Toyota Motor Corp. President Akio Toyoda said Wednesday the auto giant aims to earn more than ¥1 trillion in group operating profit as soon as possible as it tries to rebound from a record loss two years ago when it was hit by the global economic downturn and massive recalls.
The world’s biggest automaker will recover to a 5 percent operating profit ratio even if sales decline to 7.5 million units and the yen trades at 85 to the dollar, he said. This compares with the current 2.9 percent based on an average dollar exchange rate of ¥86.
“This goal means we will maintain strong profitability, even if another big economic downturn hits and our sales fall by about 20 percent,” Toyoda said during a news conference in Tokyo trumpeting the company’s “global vision” through 2015.
Signs of recovery have started to appear. On Feb. 8, Toyota boosted its group operating profit forecast by 44.7 percent to ¥550 billion for the business year ending March 31, against a ¥147.5 billion profit in the previous year.
Toyoda said he hopes to see group sales reach around 10 million units by 2015, against the current 8.6 million.
To achieve its profitability goal, the company will focus on emerging markets and fuel-efficient technology. By 2015, Toyota will expand sales in emerging nations so 50 percent of overall sales can come from those nations, against 40 percent in 2010, Toyoda said.
As part of its focus on emerging markets, the carmaker added the Etios compact in India in December. It will try to boost sales in China to 15 percent of overall global sales, Toyoda said, adding his firm will launch 10 hybrid models by 2015.
Toyota will cut its board members to 11 from the current 27 as part of efforts to slim management.
The press conference followed the news March 4 that Standard & Poor’s downgraded Toyota’s long-term credit rating to AA- from AA, citing “weak” profitability.

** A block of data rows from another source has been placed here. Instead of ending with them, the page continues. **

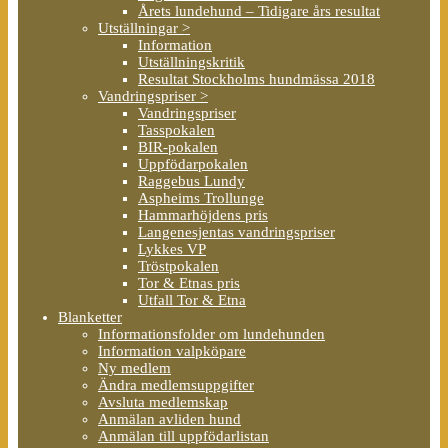
Årets lundehund – Tidigare års resultat
Utställningar >
Information
Utställningskritik
Resultat Stockholms hundmässa 2018
Vandringspriser >
Vandringspriser
Tasspokalen
BIR-pokalen
Uppfödarpokalen
Raggebus Lundy
Aspheims Trollunge
Hammarhöjdens pris
Langenesjentas vandringspriser
Lykkes VP
Tröstpokalen
Tor & Etnas pris
Utfall Tor & Etna
Blanketter
Informationsfolder om lundehunden
Information valpköpare
Ny medlem
Ändra medlemsuppgifter
Avsluta medlemskap
Anmälan avliden hund
Anmälan till uppfödarlistan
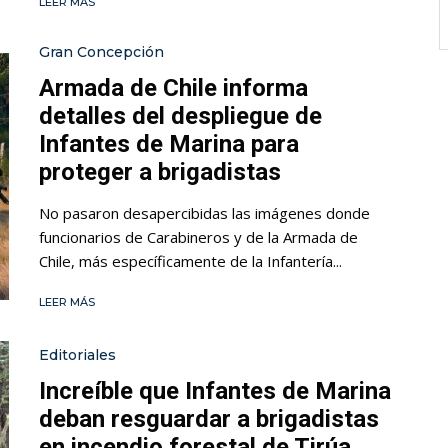
LEER MÁS
Gran Concepción
Armada de Chile informa
detalles del despliegue de
Infantes de Marina para
proteger a brigadistas
No pasaron desapercibidas las imágenes donde
funcionarios de Carabineros y de la Armada de
Chile, más específicamente de la Infantería...
LEER MÁS
Editoriales
Increíble que Infantes de Marina
deban resguardar a brigadistas
en incendio forestal de Tirúa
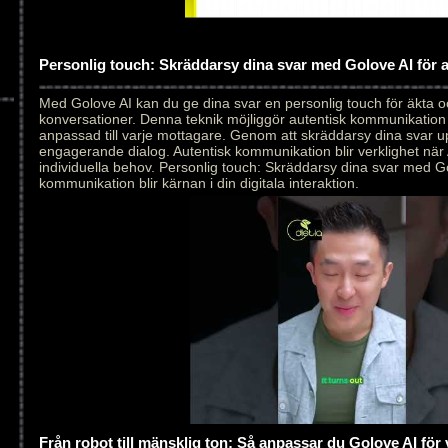
Personlig touch: Skräddarsy dina svar med Golove AI för
Med Golove AI kan du ge dina svar en personlig touch för äkta 
konversationer. Denna teknik möjliggör autentisk kommunikation
anpassad till varje mottagare. Genom att skräddarsy dina svar 
engagerande dialog. Autentisk kommunikation blir verklighet när 
individuella behov. Personlig touch: Skräddarsy dina svar med Go
kommunikation blir kärnan i din digitala interaktion.
Från robot till mänsklig ton: Så anpassar du Golove AI för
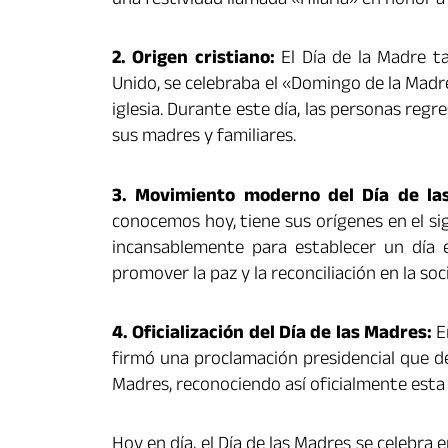
una festividad llamada «Hilaria» en honor a 
2. Origen cristiano:
El Día de la Madre ta
Unido, se celebraba el «Domingo de la Madre
iglesia. Durante este día, las personas reg
sus madres y familiares.
3. Movimiento moderno del Día de la
conocemos hoy, tiene sus orígenes en el sig
incansablemente para establecer un día
promover la paz y la reconciliación en la soc
4. Oficialización del Día de las Madres:
E
firmó una proclamación presidencial que d
Madres, reconociendo así oficialmente esta c
Hoy en día, el Día de las Madres se celebra 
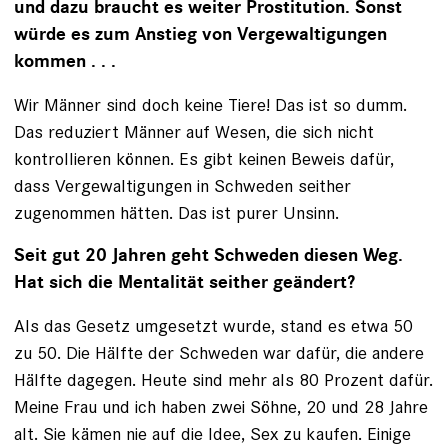
und dazu braucht es weiter Prostitution. Sonst
würde es zum Anstieg von Vergewaltigungen
kommen . . .
Wir Männer sind doch keine Tiere! Das ist so dumm.
Das reduziert Männer auf Wesen, die sich nicht
kontrollieren können. Es gibt keinen Beweis dafür,
dass Vergewaltigungen in Schweden seither
zugenommen hätten. Das ist purer Unsinn.
Seit gut 20 Jahren geht Schweden diesen Weg.
Hat sich die Mentalität seither geändert?
Als das Gesetz umgesetzt wurde, stand es etwa 50
zu 50. Die Hälfte der Schweden war dafür, die andere
Hälfte dagegen. Heute sind mehr als 80 Prozent dafür.
Meine Frau und ich haben zwei Söhne, 20 und 28 Jahre
alt. Sie kämen nie auf die Idee, Sex zu kaufen. Einige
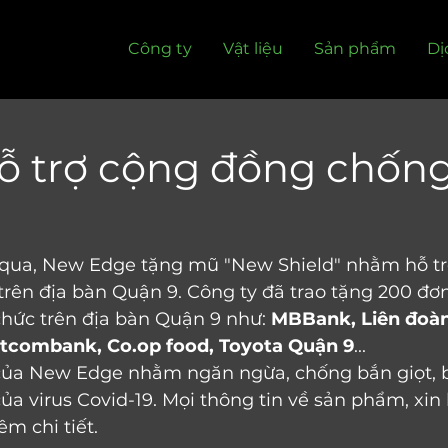
Công ty
Vật liệu
Sản phẩm
Dị
ỗ trợ cộng đồng chốn
 qua, New Edge tặng mũ "New Shield" nhằm hỗ tr
rên địa bàn Quận 9. Công ty đã trao tặng 200 đơn
chức trên địa bàn Quận 9 như: 
MBBank, Liên đoàn
etcombank, Co.op food, Toyota Quận 9
... 
của New Edge nhằm ngăn ngừa, chống bắn giọt, 
ủa virus Covid-19. Mọi thông tin về sản phẩm, xin 
m chi tiết. 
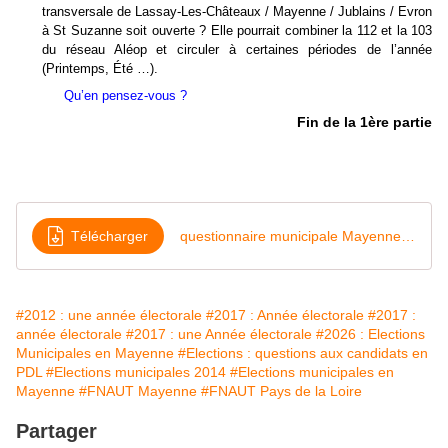
transversale de Lassay-Les-Châteaux / Mayenne / Jublains / Evron
à St Suzanne soit ouverte ? Elle pourrait combiner la 112 et la 103
du réseau Aléop et circuler à certaines périodes de l’année
(Printemps, Été …).
Qu’en pensez-vous ?
Fin de la 1ère partie
Télécharger
questionnaire municipale Mayenne mars 2026 B
#2012 : une année électorale
#2017 : Année électorale
#2017 :
année électorale
#2017 : une Année électorale
#2026 : Elections
Municipales en Mayenne
#Elections : questions aux candidats en
PDL
#Elections municipales 2014
#Elections municipales en
Mayenne
#FNAUT Mayenne
#FNAUT Pays de la Loire
Partager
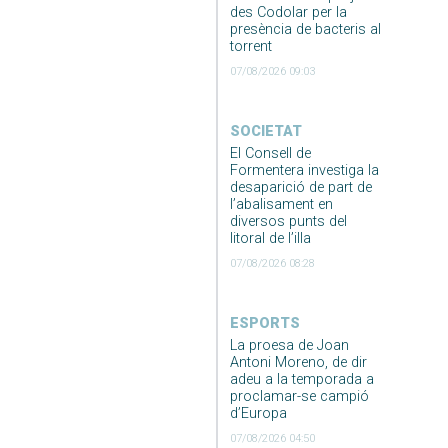
des Codolar per la
presència de bacteris al
torrent
07/08/2026 09:03
SOCIETAT
El Consell de
Formentera investiga la
desaparició de part de
l’abalisament en
diversos punts del
litoral de l’illa
07/08/2026 08:28
ESPORTS
La proesa de Joan
Antoni Moreno, de dir
adeu a la temporada a
proclamar-se campió
d’Europa
07/08/2026 04:50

“The downgrade reflects our opinion that Toyota’s profitability is unlikely to recover in the next one to two years to a level that we view as appropriate for the rating,” S&P said.
Tadashi Usui, senior analyst in charge of the auto industry at Moody’s Investors Service, said Toyota needs to speed up efforts to reach the 5 percent profit ratio ability, overcoming the strong yen and the fallout from the series of recalls related to unintended acceleration.
“Its profitability used to mark nearly 10 percent, but it had been declining,” Usui said.
When Toyota logged a ¥461 billion operating loss two years ago, it was the first time in the postwar period that the company had fallen into the red. It wasn’t easy getting back to profitability amid all of its recalls.
Analysts say Toyota still needs to regain customer trust in North America, which it has relied on as a rich source of operating profit. Toyota’s sales share in the U.S. has hovered at around 15 percent for about a year, down from around 18 percent, Usui said.
To reduce the impact of the yen’s rise against the dollar, Toyota will have to increase overseas production, procure dollar-denominated components or cut various costs in Japan, he added.